BEGIN

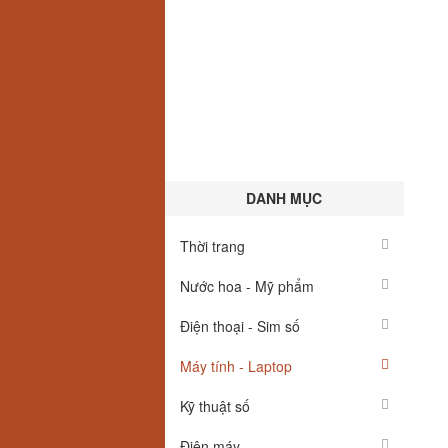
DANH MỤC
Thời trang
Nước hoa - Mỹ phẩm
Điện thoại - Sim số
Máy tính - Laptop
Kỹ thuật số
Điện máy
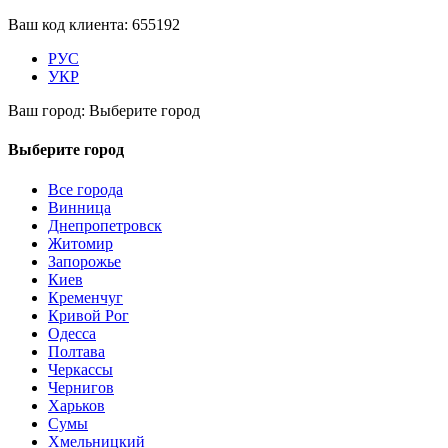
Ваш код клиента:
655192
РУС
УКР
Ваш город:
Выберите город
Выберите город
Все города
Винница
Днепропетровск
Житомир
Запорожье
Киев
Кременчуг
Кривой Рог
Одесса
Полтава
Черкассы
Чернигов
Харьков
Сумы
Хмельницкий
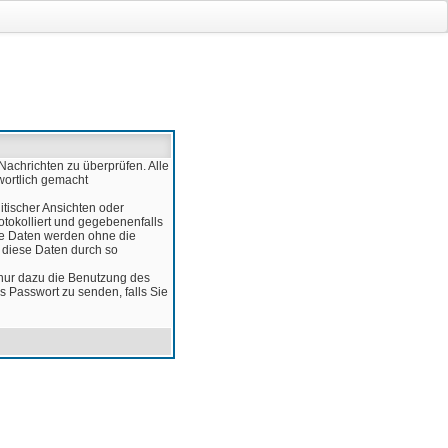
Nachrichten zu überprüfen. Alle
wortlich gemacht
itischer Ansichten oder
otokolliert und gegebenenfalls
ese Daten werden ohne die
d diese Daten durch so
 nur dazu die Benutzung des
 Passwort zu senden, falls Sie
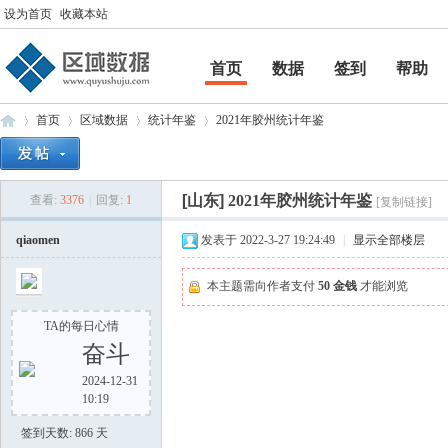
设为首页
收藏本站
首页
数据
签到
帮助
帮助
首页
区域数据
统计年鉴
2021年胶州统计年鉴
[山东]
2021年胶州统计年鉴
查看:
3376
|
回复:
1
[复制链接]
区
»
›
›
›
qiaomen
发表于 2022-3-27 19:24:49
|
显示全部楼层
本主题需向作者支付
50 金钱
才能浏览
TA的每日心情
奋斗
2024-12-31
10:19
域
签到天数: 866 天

END

» ASSIGNMENT: When a line in the records above contains the word "Daten", copy it.

» ANSWER TO THIS EXERCISE:
ese Daten werden ohne die
d diese Daten durch so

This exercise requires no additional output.